Un personnage complexe
Avec ses 1,85 m pour 99 kg et sa bouille d’adolescent, le Haut-Valaisan ressemble plus à un sympathique montagnard qu’à un tueur des pistes. Deux affaires de mœurs noircissent cependant les portraits qui lui sont consacrés par la presse internationale.
Réputé solitaire, le Haut-Valaisan ne compte que peu d’amis dans le milieu. Lorsqu’il doit décompresser, comme après un mois de janvier des plus chargés, il aime se retrouver seul avec les vaches d’Hérens qu’élève la famille de sa compagne. A l’automne, il s’adonne à l’autre de ses passions: la chasse.
A bientôt 30 ans, Silvan Zurbriggen a atteint l’âge mûr du skieur d’élite. Depuis deux ans, ses progrès en descente ont été fulgurants, comme en atteste sa victoire à Val Gardena, suivie d’une deuxième place à Bormio en décembre.
«Le potentiel était toujours là, il a simplement été bloqué par sa chute de 2007», estime Angelo Maina. Aujourd’hui, si certains lui enjoignent de faire un choix entre le slalom et la vitesse, Angelo Maina prône la polyvalence: «Dans le ski moderne, il est important de maîtriser plusieurs disciplines. Il doit juste se montrer un peu plus régulier».
Ivica Kostelic, slalomeur devenu bon descendeur et actuellement en tête de la Coupe du monde, en est la preuve. «Sur quelle discipline faudrait-il que je me concentre? Je dois m’améliorer en géant, car c’est la base. Mais j’ai beaucoup de plaisir dans les disciplines de vitesse», soutient le Haut-Valaisan.
Une polyvalence qui pourra peut-être lui permettre à l’avenir de lorgner vers le globe couronnant le meilleur skieur de la saison, celui que son idole Pirmin a décroché quatre fois dans les années 1980. Angelo Maina est en tout cas certain de posséder dans son écurie «un vainqueur potentiel du général de la Coupe du monde».
Bio. Né le 15 août 1981 à Brigue, dans le Valais germanophone, Silvan Zurbriggen est un skieur polyvalent. Il est un cousin éloigné de Pirmin et Heidi Zurbriggen, multiples champions du monde et olympiques.
Coupe du monde. Durant sa carrière, il est déjà monté à douze reprises sur un podium de Coupe du monde. Il a obtenu sa première victoire en janvier 2009 lors du super-combiné de Kitzbühel. Il a également décroché une victoire lors de la descente de Val Gardena en novembre 2010. Au classement du général de la Coupe du monde, il est en embuscade derrière le Croate Ivica Kostelic.

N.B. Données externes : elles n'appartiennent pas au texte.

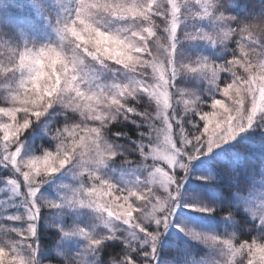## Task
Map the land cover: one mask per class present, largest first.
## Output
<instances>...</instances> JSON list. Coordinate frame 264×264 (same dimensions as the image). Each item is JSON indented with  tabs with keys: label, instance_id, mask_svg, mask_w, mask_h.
<instances>
[{
	"label": "snow or ice",
	"instance_id": "snow-or-ice-1",
	"mask_svg": "<svg viewBox=\"0 0 264 264\" xmlns=\"http://www.w3.org/2000/svg\"><path fill=\"white\" fill-rule=\"evenodd\" d=\"M29 7L36 23L52 22V0ZM259 9L75 0L74 13L55 18L56 42L0 34V264H264ZM201 42L213 56L194 50ZM124 70L127 82L102 79ZM34 119L50 142L28 156ZM194 173L204 183L191 196ZM186 208L221 217L224 231L182 222Z\"/></svg>",
	"mask_w": 264,
	"mask_h": 264
},
{
	"label": "trees",
	"instance_id": "trees-1",
	"mask_svg": "<svg viewBox=\"0 0 264 264\" xmlns=\"http://www.w3.org/2000/svg\"><path fill=\"white\" fill-rule=\"evenodd\" d=\"M32 0H0V34H5V39H9L12 42H19L22 44V40L15 41L14 36L11 32H9V29L14 28L15 34H20V27L21 25L18 24V22L24 23L25 21L33 20L34 13L32 10H30L29 5L31 4ZM52 3L54 5L55 10L53 11V18L55 16V12L58 9V0H52ZM235 3L240 6L241 12H243L245 9L251 10L252 6H255V11L259 13V5L261 3H264V0H235ZM233 14H236V12H233ZM35 22V21H34ZM36 23V22H35ZM38 24V23H36ZM46 22L40 25H45ZM187 49L190 51V48L185 47V51ZM195 51H199L197 49H194ZM213 50V49H212ZM210 48H206V50H200L204 55L213 56V53L215 50L212 51ZM193 51V50H192ZM215 58V57H213ZM191 85H196L198 81L195 80V78H192L188 81ZM5 94L4 90L0 88V104L4 103V96ZM43 119V118H41ZM53 119V117H49V120ZM54 119L57 122H62L64 119V115L55 116ZM39 124V121L33 120V127L31 129H28L25 131L24 134V141H25V149L24 152L28 150V153H38V148L36 147L39 144H42L44 141V145L47 147L48 143H45L46 137L40 139L35 131V125ZM48 137V136H47ZM50 139V137H48ZM59 174V173H58ZM57 174V176H58ZM199 173L197 174V176ZM193 176V175H192ZM192 176L189 178L188 183L185 185L188 194L191 196H196L200 186L204 183L201 180H198L197 177ZM15 199V198H14ZM4 204L0 206V208H3ZM12 209L14 208H8V212L12 213ZM193 220V223H189V225L193 226L194 228L205 230V231H216V232H223L224 231V222L221 217L208 214V213H201L197 211H193L192 209H184ZM249 222H251V218L249 219ZM17 226V225H16ZM178 235L182 237V234L177 233ZM240 234L244 235L245 232L243 229L240 230ZM3 231H0V236H3ZM189 244L193 248L199 249L201 246H199L196 242L189 241Z\"/></svg>",
	"mask_w": 264,
	"mask_h": 264
},
{
	"label": "rangeland",
	"instance_id": "rangeland-1",
	"mask_svg": "<svg viewBox=\"0 0 264 264\" xmlns=\"http://www.w3.org/2000/svg\"><path fill=\"white\" fill-rule=\"evenodd\" d=\"M59 1V5H58V9L55 12V16L52 19V22L49 23L46 21L45 25H40V24H36L34 21L29 20V21H25L24 23L22 22H18L19 25H21L20 27V33L23 32L25 34V38L28 40L29 44L32 43H36V44H42V43H49V42H56L57 41V34L56 31L54 29V22H55V18L57 16V14H59L60 16H65V15H69L74 13L75 10V0H58ZM1 17V14H0ZM205 24L207 23V21L204 22ZM110 26H122L121 24L117 23L115 25H110ZM22 43H24V40H22ZM185 44H187V42H185ZM206 48H210L211 50L213 49L212 47L204 44L203 42H201L198 46H197V50H206ZM193 49H190V51H192ZM215 50V49H213ZM212 50V51H213ZM188 49L186 52H190ZM115 76L117 77L119 80H123L125 82H127V80L132 78V74L129 73L127 70L124 71H118V72H110V71H105V73L102 76V79L107 80V82H111V78ZM2 89V88H1ZM3 90V89H2ZM3 96H5V94H3ZM58 107V106H57ZM32 127H30L29 129H31ZM44 138L46 137L47 139H45V143L50 142V139L47 136H43ZM44 144V141L42 142ZM25 153L30 156L34 153H28V150L25 151ZM38 154V153H36ZM198 173H194L192 178L195 176L197 177ZM61 174L59 173L58 176H60ZM110 175L112 176V178L114 179V181H119L120 179V172L117 169L116 172L114 173H110ZM191 177V176H190ZM189 177V178H190ZM71 179L70 175L66 176L63 179H58L55 181L50 182L51 183V187L49 185H44L42 190L47 189V191L45 192V195H47L49 198H53L54 194H55V188L56 186H58L59 184L62 183H67L69 180ZM127 180H132L134 179V177H126ZM189 181V180H188ZM188 183V182H187ZM186 183V184H187ZM18 200V198H13V202H16ZM3 205L2 203H0V206ZM12 213L16 211V209H12ZM180 220L184 223H193L192 217L183 210V213L180 217ZM17 226H20L19 224H17Z\"/></svg>",
	"mask_w": 264,
	"mask_h": 264
}]
</instances>
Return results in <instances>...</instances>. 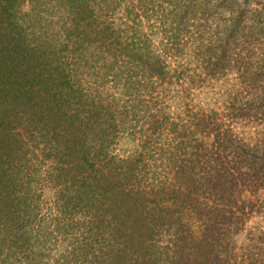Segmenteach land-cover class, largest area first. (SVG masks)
Wrapping results in <instances>:
<instances>
[{"label":"trees","instance_id":"trees-1","mask_svg":"<svg viewBox=\"0 0 264 264\" xmlns=\"http://www.w3.org/2000/svg\"><path fill=\"white\" fill-rule=\"evenodd\" d=\"M0 264H264V0H0Z\"/></svg>","mask_w":264,"mask_h":264},{"label":"rangeland","instance_id":"rangeland-1","mask_svg":"<svg viewBox=\"0 0 264 264\" xmlns=\"http://www.w3.org/2000/svg\"><path fill=\"white\" fill-rule=\"evenodd\" d=\"M197 101H198V103H200L202 106H204L206 108H209V107L215 108L214 101L209 100V98H207V97L199 98Z\"/></svg>","mask_w":264,"mask_h":264}]
</instances>
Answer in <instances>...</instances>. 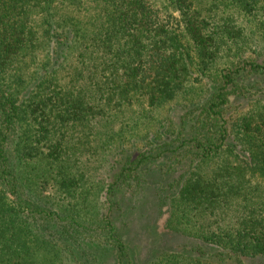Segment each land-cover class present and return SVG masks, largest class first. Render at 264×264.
Listing matches in <instances>:
<instances>
[{"label":"trees","instance_id":"trees-1","mask_svg":"<svg viewBox=\"0 0 264 264\" xmlns=\"http://www.w3.org/2000/svg\"><path fill=\"white\" fill-rule=\"evenodd\" d=\"M97 150L95 222L63 202ZM160 159L185 241L159 264H264V0H0V264H135L119 194Z\"/></svg>","mask_w":264,"mask_h":264},{"label":"rangeland","instance_id":"rangeland-1","mask_svg":"<svg viewBox=\"0 0 264 264\" xmlns=\"http://www.w3.org/2000/svg\"><path fill=\"white\" fill-rule=\"evenodd\" d=\"M140 108L142 107L140 106ZM140 108H136L132 114L126 113V117H122V120L136 126L137 118L140 117ZM180 111L176 106L174 116L177 121ZM137 129L136 127L135 130ZM109 152L108 150L105 154L101 150H97L96 153L87 155L83 161L87 168H84L87 182L80 183V186L77 185L73 196L63 202L67 204L70 201L75 209L80 210L82 218H92L95 222H98L106 211L104 204L106 187L121 165L120 160L116 161L115 157H108ZM156 162V164L148 165L142 173L144 182L140 189L135 192L121 191V196L119 194L123 200V209L119 210L121 214L116 223L127 242L135 264H159L160 259L163 258L162 252L172 249L179 250V246L185 241L184 237L171 232L166 227L170 214V197L176 194L177 187L173 189L170 186L174 183L177 174H171L165 167V173L160 174V177L156 176L157 165L171 166L173 163H166L162 159ZM41 166V170H46V165L43 162H41ZM43 193L52 196L47 188L43 190ZM92 251L95 252V255H101L102 264H116V260L108 248L104 250L92 249Z\"/></svg>","mask_w":264,"mask_h":264}]
</instances>
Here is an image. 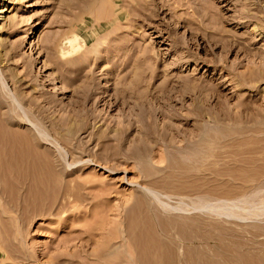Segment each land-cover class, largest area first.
Wrapping results in <instances>:
<instances>
[{"label": "rangeland", "instance_id": "obj_1", "mask_svg": "<svg viewBox=\"0 0 264 264\" xmlns=\"http://www.w3.org/2000/svg\"><path fill=\"white\" fill-rule=\"evenodd\" d=\"M2 6L0 264H264V0Z\"/></svg>", "mask_w": 264, "mask_h": 264}, {"label": "bare ground", "instance_id": "obj_2", "mask_svg": "<svg viewBox=\"0 0 264 264\" xmlns=\"http://www.w3.org/2000/svg\"><path fill=\"white\" fill-rule=\"evenodd\" d=\"M6 9H5V6H2V9L0 10V13H2V12H4ZM68 42V41H67ZM74 42V41H73ZM69 43H72V41H69ZM72 45V44H71ZM73 48V50H76V49H78V48H76L75 46H73L72 47ZM75 52V51H74ZM1 97V96H0ZM14 97V96H13ZM13 99V98H12ZM14 101V100H13ZM16 101V100H15ZM17 104V103H16ZM20 104V103H19ZM18 106V105H17ZM78 106V105H77ZM22 107V106H21ZM20 107V108H21ZM27 109V108H26ZM28 110V109H27ZM16 112V111H15ZM28 112V111H27ZM29 113V112H28ZM24 114V113H23ZM23 114L21 113V115H20V118L21 119H19V121H20V123L21 124H26V125H28L29 126V128L35 133V135H36V131H38L37 130V126H34L33 124H31V121L30 120H28L29 118L28 117H25V115L23 116ZM27 114V113H26ZM32 114H33V112H32ZM18 116H19V114H18ZM34 117V116H33ZM35 118V117H34ZM37 118V117H36ZM30 121V122H29ZM11 125V124H10ZM24 127V126H23ZM40 129V128H39ZM41 130V129H40ZM41 132V131H40ZM29 134V133H28ZM39 134V133H38ZM46 134V133H45ZM41 136L42 135H40V138H41ZM28 137V136H27ZM32 138V137H31ZM36 138H38V136H36ZM40 138H38V139H40ZM44 139V140H43ZM49 139V138H48ZM48 139H46V138H41L40 139V142L42 143V144H45V145H48L50 148H52L53 150H54V152L57 154V155H61V151H59L56 147H54L53 146V144L54 143H52V141H49ZM51 139V138H50ZM18 140V139H17ZM33 140V139H32ZM28 141H29V139H28ZM28 141L26 140V143H28ZM25 143V144H26ZM33 143H34V141H33ZM12 145V144H11ZM10 145V146H11ZM29 146H30V143L28 144ZM56 146V145H55ZM19 148V147H18ZM34 150L33 151H35V147L33 148ZM43 149V148H42ZM11 150V149H10ZM9 151V150H8ZM32 151V152H33ZM42 151V150H41ZM27 153V152H26ZM25 153V154H26ZM44 153V152H43ZM28 154V153H27ZM29 154H30V152H29ZM34 154V156H36V153H33ZM32 154V155H33ZM38 154H39V151H38ZM2 155V154H1ZM39 156V155H38ZM18 157H19V155H18ZM4 158V157H3ZM27 158V157H26ZM21 158H19V160H20ZM23 159V158H22ZM18 160V161H19ZM37 160V159H36ZM21 162V161H20ZM26 162H28V161H26ZM37 162H38V160H37ZM42 162V161H41ZM31 164V163H30ZM21 165V164H20ZM32 165V164H31ZM43 165V164H42ZM53 168V167H52ZM31 169V168H30ZM39 170V169H38ZM33 171V170H32ZM31 171V173H33ZM33 175V174H32ZM24 182V181H23ZM147 190V192H149L150 193V195L152 196V197H154L156 200H159V201H161V198H160V195L157 193V192H155V191H153V190H150V189H146ZM206 199V198H205ZM163 201V200H162ZM241 201V200H240ZM237 202V201H236ZM238 203V202H237ZM165 204V203H164ZM168 204V203H167ZM196 204H197V202H196ZM212 204H215V203H212ZM169 205V204H168ZM199 205V204H198ZM228 205H231L230 203L228 204ZM228 205H219V206H212V205H210V204H208V205H206V206H202L201 208L202 209H205V210H210V211H212V212H216V213H218V214H225V215H227V216H233V215H235V213L232 211L233 209L235 210V209H237L238 207H237V205L235 204V205H233V206H228ZM239 205H240V203H239ZM163 206V205H162ZM165 206H167V205H165ZM194 207V206H193ZM237 207V208H236ZM175 208V207H174ZM178 209H180L179 207H177ZM201 208H199L198 206H197V209L196 210H198V209H201ZM168 209H170L169 207H168ZM182 209V208H181ZM194 209H195V207H194ZM248 209V208H247ZM236 211V210H235ZM251 211V210H250ZM261 211V210H260ZM238 212V211H237ZM249 212V211H248ZM255 212V211H254ZM209 213V212H208ZM251 213V212H250ZM253 213V212H252ZM259 213V212H258ZM255 214L256 216L257 215H259V214H261V213H259V214ZM237 215V214H236ZM248 215V214H247ZM238 216V215H237ZM249 216V215H248ZM263 216H264V214H263ZM250 217V216H249ZM257 217H261V215H259V216H257Z\"/></svg>", "mask_w": 264, "mask_h": 264}]
</instances>
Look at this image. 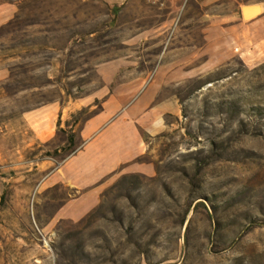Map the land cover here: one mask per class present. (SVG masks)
<instances>
[{
  "label": "rangeland",
  "instance_id": "1",
  "mask_svg": "<svg viewBox=\"0 0 264 264\" xmlns=\"http://www.w3.org/2000/svg\"><path fill=\"white\" fill-rule=\"evenodd\" d=\"M12 1L0 0V26ZM32 5L60 20L0 40V264H264V52L233 43L209 60L196 0ZM164 22L174 28L139 38ZM79 26L98 35L70 41ZM111 61L121 69L107 83L98 66ZM111 92L110 121L133 125L139 154L90 188L50 183L100 134L83 128ZM51 106V123L28 122ZM106 190L104 208L74 226Z\"/></svg>",
  "mask_w": 264,
  "mask_h": 264
},
{
  "label": "crops",
  "instance_id": "2",
  "mask_svg": "<svg viewBox=\"0 0 264 264\" xmlns=\"http://www.w3.org/2000/svg\"><path fill=\"white\" fill-rule=\"evenodd\" d=\"M114 4H129L132 0H105ZM196 0L206 9L199 17L205 33L204 53L209 60L226 59L233 55L232 44L236 43L244 53L264 52V0ZM174 28L173 23H162L158 29L143 33L139 38H148L155 34L162 35ZM121 64L117 61L101 63L98 71L107 83H112ZM178 70L175 69L173 74ZM138 85V83L136 84ZM125 86V84H124ZM122 86L121 89L127 88ZM154 90V89H153ZM115 94L111 92L106 101L105 110L87 121L83 133L89 135L101 128L100 134L88 142L85 148L60 166L50 177V183H65L74 188L83 189L94 186L97 182L115 170L121 163V158L129 159L139 154L136 140V129L130 132H120L119 123L110 121L111 116L118 111ZM99 99V97H96ZM97 100V99H96ZM90 104V103H89ZM56 106L45 107L25 116L32 125L51 123L57 113ZM88 172L95 173L90 180L82 182ZM100 189L92 190L79 200L89 198V206L79 211V216L88 212L98 201Z\"/></svg>",
  "mask_w": 264,
  "mask_h": 264
},
{
  "label": "trees",
  "instance_id": "3",
  "mask_svg": "<svg viewBox=\"0 0 264 264\" xmlns=\"http://www.w3.org/2000/svg\"><path fill=\"white\" fill-rule=\"evenodd\" d=\"M35 0H13L15 4L18 6L17 12L6 22H4L0 26V40L12 39L16 40L18 37L19 32L21 31L22 27L27 26H34L42 23H48L52 21H59V17L56 16V13L52 8H42L33 6L32 3ZM44 2L51 3L52 0H43ZM70 41L78 42L84 41L87 37H92L94 35H98L99 29L87 31L83 29V27L79 26L76 28L71 29L70 31ZM66 49V48H65ZM65 49H61L65 51ZM98 101V100H97ZM59 184H57L58 186ZM56 187V186H55ZM109 192L106 190L101 195L100 203L93 208L88 214L83 216L78 221H72V224L76 227H80L86 219L90 217H95L96 213L102 210L108 201ZM64 221V220H63ZM36 222L37 225L40 227V220L38 219V215H36ZM36 224V223H35ZM78 264V263H74Z\"/></svg>",
  "mask_w": 264,
  "mask_h": 264
}]
</instances>
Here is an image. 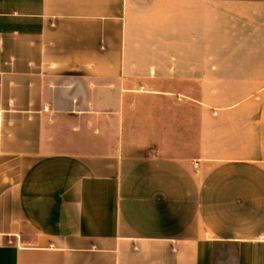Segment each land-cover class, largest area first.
<instances>
[{
	"label": "crops",
	"instance_id": "0c3cea01",
	"mask_svg": "<svg viewBox=\"0 0 264 264\" xmlns=\"http://www.w3.org/2000/svg\"><path fill=\"white\" fill-rule=\"evenodd\" d=\"M0 264H264V0H0Z\"/></svg>",
	"mask_w": 264,
	"mask_h": 264
}]
</instances>
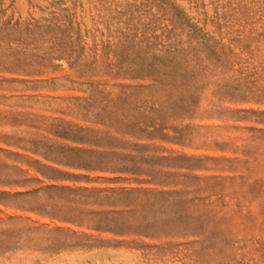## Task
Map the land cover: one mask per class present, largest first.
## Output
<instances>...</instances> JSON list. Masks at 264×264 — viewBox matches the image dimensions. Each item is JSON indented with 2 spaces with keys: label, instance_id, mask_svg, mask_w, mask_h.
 Wrapping results in <instances>:
<instances>
[{
  "label": "rangeland",
  "instance_id": "obj_1",
  "mask_svg": "<svg viewBox=\"0 0 264 264\" xmlns=\"http://www.w3.org/2000/svg\"><path fill=\"white\" fill-rule=\"evenodd\" d=\"M0 264H264V0H0Z\"/></svg>",
  "mask_w": 264,
  "mask_h": 264
}]
</instances>
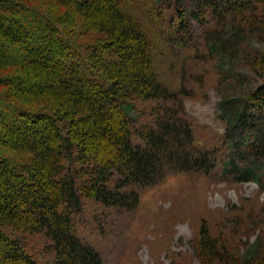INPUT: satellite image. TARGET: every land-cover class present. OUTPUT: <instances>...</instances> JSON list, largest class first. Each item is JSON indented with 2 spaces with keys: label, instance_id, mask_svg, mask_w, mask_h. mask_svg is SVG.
Here are the masks:
<instances>
[{
  "label": "trees",
  "instance_id": "1",
  "mask_svg": "<svg viewBox=\"0 0 264 264\" xmlns=\"http://www.w3.org/2000/svg\"><path fill=\"white\" fill-rule=\"evenodd\" d=\"M128 6L163 52L199 43L216 77L219 144L196 146L188 76L165 84ZM218 166L264 180V0H0V264H103L77 235L88 206L94 218L131 212L168 174ZM230 243L203 226L195 253L264 264V237Z\"/></svg>",
  "mask_w": 264,
  "mask_h": 264
},
{
  "label": "rangeland",
  "instance_id": "2",
  "mask_svg": "<svg viewBox=\"0 0 264 264\" xmlns=\"http://www.w3.org/2000/svg\"><path fill=\"white\" fill-rule=\"evenodd\" d=\"M126 10L157 45V68L165 84L177 88L185 73L189 77L186 84L192 93L184 99V107L193 123L196 146L219 144L225 127L219 119L220 98L213 89L216 77L200 59L199 43L179 55L163 52L146 16L132 6ZM226 152L223 144L217 160L226 161L221 160ZM219 169L210 174L172 172L142 189L131 212L106 209L101 214L98 210L94 218L95 211L88 206L77 235L101 253L103 264H202L195 249L203 226L221 243L232 242L228 248L250 245L264 237V180L262 185L241 182L235 174L223 175Z\"/></svg>",
  "mask_w": 264,
  "mask_h": 264
}]
</instances>
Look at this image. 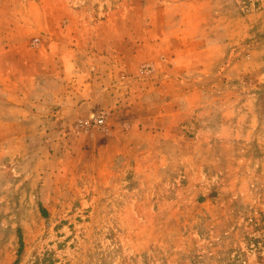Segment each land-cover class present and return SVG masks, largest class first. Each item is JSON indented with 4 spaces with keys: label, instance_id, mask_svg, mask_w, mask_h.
I'll return each instance as SVG.
<instances>
[{
    "label": "rangeland",
    "instance_id": "1",
    "mask_svg": "<svg viewBox=\"0 0 264 264\" xmlns=\"http://www.w3.org/2000/svg\"><path fill=\"white\" fill-rule=\"evenodd\" d=\"M144 15L148 33L190 42L176 73L197 86L162 135L137 116L155 91L108 107L122 75L100 77ZM263 35L264 0H0V80L40 71L47 97L12 123L0 90V264H264ZM114 128L122 151L106 159L88 132Z\"/></svg>",
    "mask_w": 264,
    "mask_h": 264
},
{
    "label": "crops",
    "instance_id": "2",
    "mask_svg": "<svg viewBox=\"0 0 264 264\" xmlns=\"http://www.w3.org/2000/svg\"><path fill=\"white\" fill-rule=\"evenodd\" d=\"M142 22L144 24L146 23L145 27L138 33L131 32L128 33V36L126 35L127 37L124 36L122 38V42L119 43V47H111L110 53H108L110 55L105 56L104 52V54H102L103 56L100 54V59L98 60V62L100 61V77L105 79V76L109 74H120L119 76L122 75V78L120 79L121 85L118 83L109 84L106 89L109 94L107 101L110 105H108V107H116V109L120 108L126 101L137 96L141 97V101L145 102L146 97H148L151 92L155 91V99L157 101L161 100V103L152 109L153 113L151 114L145 111L146 106L145 104H142L144 111H139L137 116L142 117L140 122H143L144 128H146L145 126H149L151 128L155 127V134L162 135L166 132V130L163 131L164 120H166L165 127L171 128L175 126V120L179 118H188L190 115L189 112L192 111L187 108V105H185L184 102H186L185 98L189 92L197 87L195 86L196 82H193L194 79L191 78L189 79L183 76L180 78L178 77V73H176V70L180 69L179 64L183 59V54L188 52V48L186 47H189L190 42L181 43V41H179V43H181L180 45L168 44V41L164 40V38L167 36L171 37L170 34L173 32L166 33L162 31L161 35H153L152 33H148L146 29V26L148 23H151L152 20H145L144 15ZM156 22H162V25L166 24L169 29L172 24V20L170 18L168 19L164 16L161 17V15L157 16ZM188 41L190 40L188 39ZM153 53L154 55H158L156 61L157 63H161L164 68L159 70V67H156L157 64L155 65L154 63L155 71L153 77L158 79H153L151 82L147 78L149 72H146L143 66L145 63L152 60L147 56ZM114 56H117L119 59ZM168 58L174 60L172 66H166L165 62ZM11 62L13 65L19 63L22 64L20 60L13 61L12 59ZM28 63L29 62H26L24 64ZM8 64L10 65L9 61ZM72 64L73 63L68 60L65 63L66 74H69L68 68L70 70L73 68ZM108 65H111L112 67H109ZM35 72L32 76L28 73V71L23 72L24 74L12 73L9 74L7 78L0 80V90L4 93V96L6 95L4 98L5 114L3 113L2 115L11 118L12 123H26L24 118H21V114L40 111L41 104L38 102L47 98L46 95H42L44 86L39 83V86L41 85L39 90V88H37V82L34 78V75L40 74V71ZM125 75L127 77H123ZM137 75H139V78H137ZM12 86L20 87V91H13L14 89L11 88ZM82 102L85 103L86 101L84 100ZM171 103H174L175 105H168ZM176 104L178 105L176 106ZM183 105L185 106L183 107ZM129 107L131 108V106ZM78 108L81 109L82 107L78 106ZM87 108L86 114L91 115V108ZM8 111L13 112L16 115L13 113L10 114ZM90 115H88V117ZM134 122L135 120H130L131 125L134 124ZM159 127H161V129H159ZM117 130L118 129L116 128L111 129L108 134H112L108 136L106 130L91 129V131L89 130L90 132H88L92 135L91 145L92 142L97 143L99 154L105 152L104 157H106V159H111L122 151V141H120L118 137ZM151 132H153V130H151ZM146 133H150V131ZM102 162H104L102 167L106 166V172L109 165H111V162H107L106 160H102Z\"/></svg>",
    "mask_w": 264,
    "mask_h": 264
},
{
    "label": "built area",
    "instance_id": "3",
    "mask_svg": "<svg viewBox=\"0 0 264 264\" xmlns=\"http://www.w3.org/2000/svg\"><path fill=\"white\" fill-rule=\"evenodd\" d=\"M104 121V118L102 115H97L94 119H93V123H97V124H101Z\"/></svg>",
    "mask_w": 264,
    "mask_h": 264
},
{
    "label": "trees",
    "instance_id": "4",
    "mask_svg": "<svg viewBox=\"0 0 264 264\" xmlns=\"http://www.w3.org/2000/svg\"><path fill=\"white\" fill-rule=\"evenodd\" d=\"M263 39H264V35H263Z\"/></svg>",
    "mask_w": 264,
    "mask_h": 264
}]
</instances>
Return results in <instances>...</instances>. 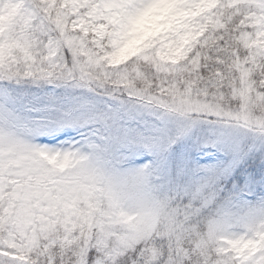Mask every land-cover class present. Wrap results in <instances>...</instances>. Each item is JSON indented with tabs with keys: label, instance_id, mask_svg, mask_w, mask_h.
Returning <instances> with one entry per match:
<instances>
[{
	"label": "snow or ice",
	"instance_id": "obj_1",
	"mask_svg": "<svg viewBox=\"0 0 264 264\" xmlns=\"http://www.w3.org/2000/svg\"><path fill=\"white\" fill-rule=\"evenodd\" d=\"M0 264H264V0H0Z\"/></svg>",
	"mask_w": 264,
	"mask_h": 264
}]
</instances>
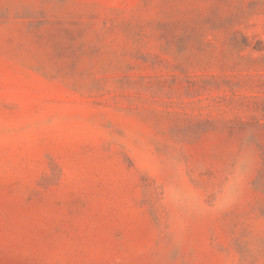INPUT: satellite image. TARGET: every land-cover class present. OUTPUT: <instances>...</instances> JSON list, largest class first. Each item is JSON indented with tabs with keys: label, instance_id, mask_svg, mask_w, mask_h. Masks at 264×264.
Instances as JSON below:
<instances>
[{
	"label": "rangeland",
	"instance_id": "rangeland-1",
	"mask_svg": "<svg viewBox=\"0 0 264 264\" xmlns=\"http://www.w3.org/2000/svg\"><path fill=\"white\" fill-rule=\"evenodd\" d=\"M0 264H264V0H0Z\"/></svg>",
	"mask_w": 264,
	"mask_h": 264
}]
</instances>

Mondiaux et JO. En 2003, il a obtenu l’argent du slalom aux Championnats du monde disputés à Saint-Moritz, dans les Grisons. En 2009, à Val-d’Isère, il rate la médaille de bronze du super-combiné pour un centième. En 2010, à Vancouver, il s’adjuge le bronze du super-combiné.
Les Championnats du monde de ski alpin ont lieu du 7 au 20 février dans la station allemande de Garmisch-Partenkirchen. Située en Bavière, à quelques kilomètres de la frontière autrichienne, Garmisch-Partenkirchen est une station de sports d’hiver qui a notamment accueilli les Jeux olympiques d’hiver en 1936. C’est la deuxième fois que cette ville de 25’000 habitants organise des Championnats du monde, après 1978. La ville est partie prenante de la candidature de Munich pour les Jeux olympiques de 2018.
La descente de la Kandahar de Garmisch-Partenkirchen, étape incontournable de la Coupe du monde de ski alpin, est réputée comme l’une des plus exigeantes de la planète. Le nom fait référence à un général britannique qui occupa la ville de Kandahar en Afghanistan et qui est à l’origine de l’Arlberg-Kandahar (AK), une épreuve mythique de l’histoire du ski alpin qui fut organisée pour la première fois dans la station allemande en 1954.